Bir de en çok Alman bayrağıyla Alman milli takımının başarıların kutlayan yabancılar, özellikle Türkler ve siyahlar göze batırılmaya çalışılıyordu. Hatta Türklerin Alman bayrağının kırmızı şeridinin ortasına ay yıldız koymaları özellikle öne çıkarılan haberler arasındaydı. (Buna gerici Türk milliyetçiliği, aynısının yarın Türkiye’de de olabileceği, yani Kürtlerin, yeşil, sarı ve kırmızının ortasına bir ay yıldız koyabilecekleri korkusuyla hemen karşı çıktı. Tabii Almanlarınkine koyulmasına temelden itirazı yok. Ona itirazı eşeğin aklına karpuz kabuğu düşürebilir diye.)

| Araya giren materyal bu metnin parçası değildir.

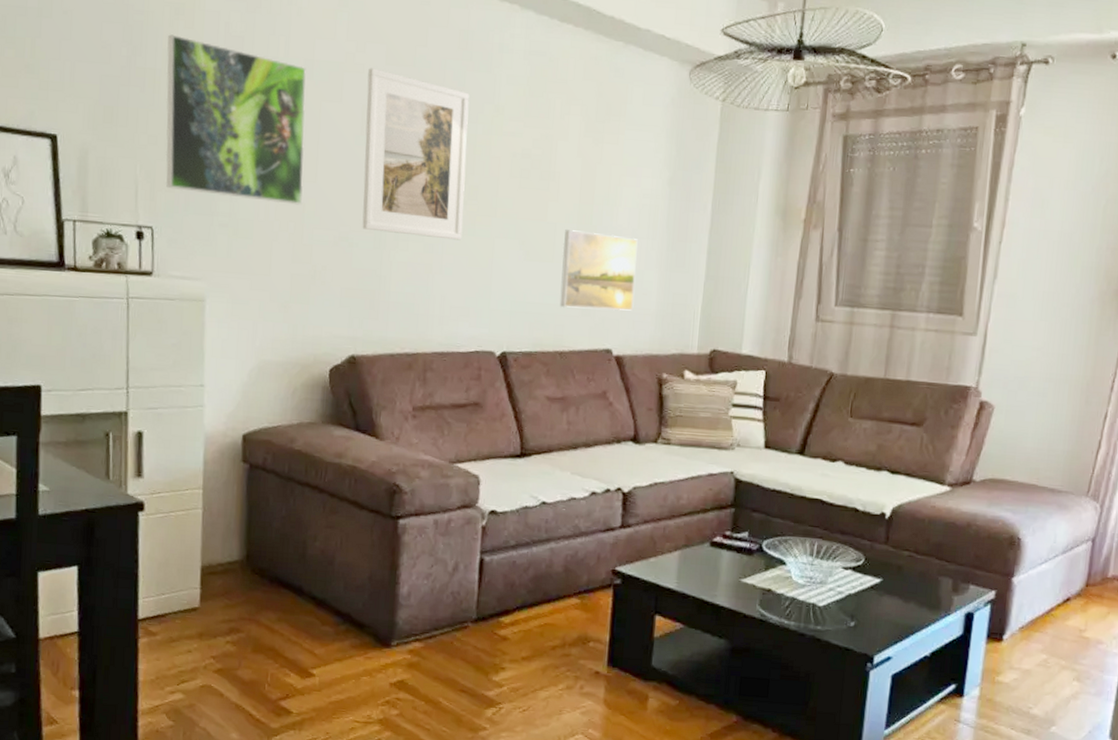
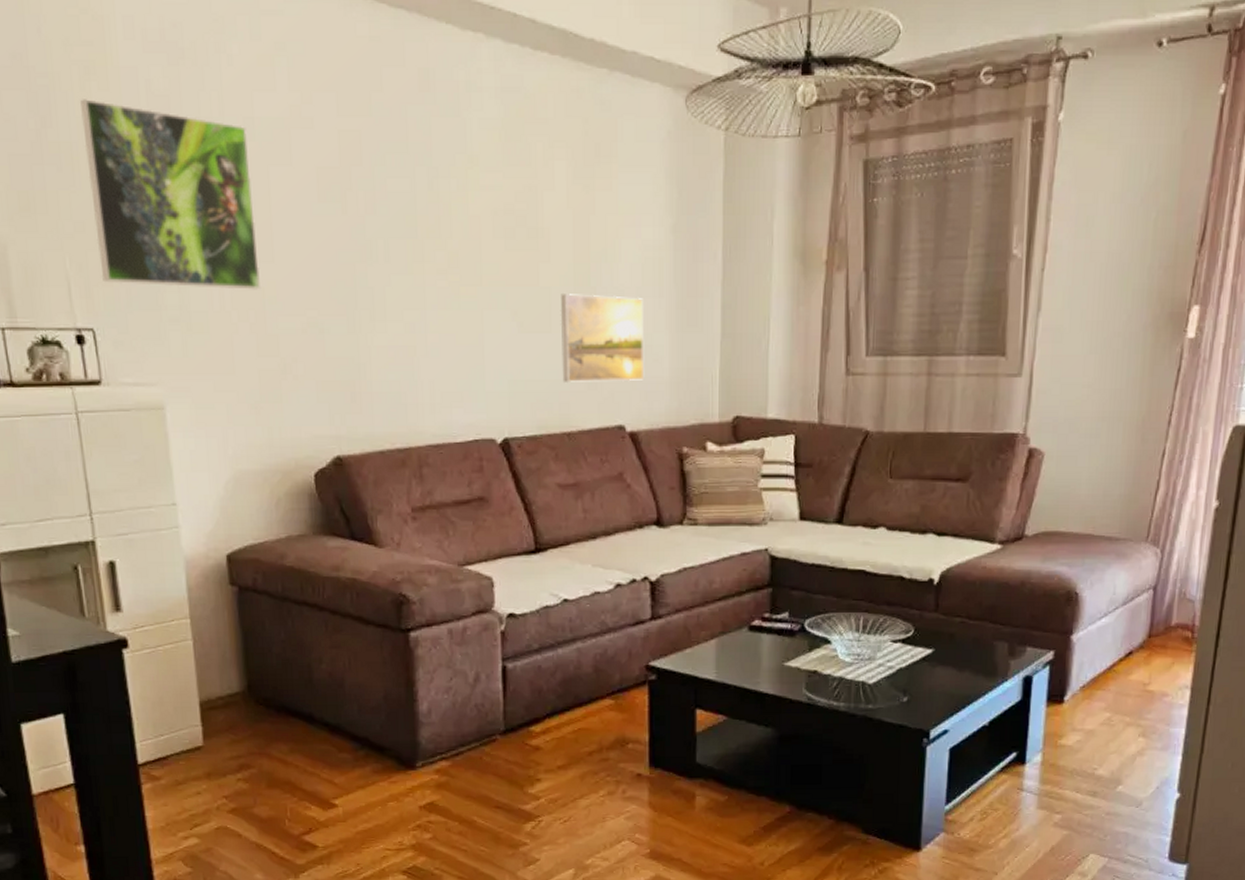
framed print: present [362,68,470,241] -> none [318,122,446,316]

Yani Fatih Akın’ın tavrı, an azından yabancılar ve solcular yaygın olan genel bir eğilimin ifadesinden başka bir şey değil. Solcuların ve yabancıların önemli bir kısmı eski reflekslerin anlamının kalmadığını düşünüyor ve artık Alman bayrağından utanmamayı veya Almanya’yı tutmayı öğreniyor. Geçenlerde “Sol Neden “Ofsayt”ta?” yazısında anlattığımız ve tartıştığımız küçük sahneler, aslında genel bir eğilim ve dönüşümün tipik görünümleriydi.
Aslında bu yeni durum en bizzat PDS’in (Demokratik Sosyalizm Partisi) yıldızı olan, Gregor Gysi’nin aşağıdaki sözlerinde en açık biçimde yansıyor:
“Ulusal futbol takımları için Almanlar tarafından dışa vurulan ulusal gurur, Meclis sol grup başkanı Gregor Gysi’nin görüşüne göre, olumlu yurtseverliğin bir işareti. Gysi “Tageszeitung”a verdiği demeçte, Almanya’da genç kuşak arasında “Ana vatanlarına (Türklerde vatan ana metaforuyla, Almanlarda baba metaforuyla bağlantılıdır. Tam çevirisi “baba vatan” olurdu) karşı tamamen normal, kabız olmayan” bir ilişki gelişiyor ve bu dünya futbol şampiyonasını “biricik büyük bir şölen yapıyor” dedi. Buna karşılık, bizzat kendi kuşağının ise, “ulusal sorunla hastalıklı bir ilişki”si olduğunu ve bu nedenle yurtseverlik tartışmasında “ağzını kapaması” gerektiğini söyledi.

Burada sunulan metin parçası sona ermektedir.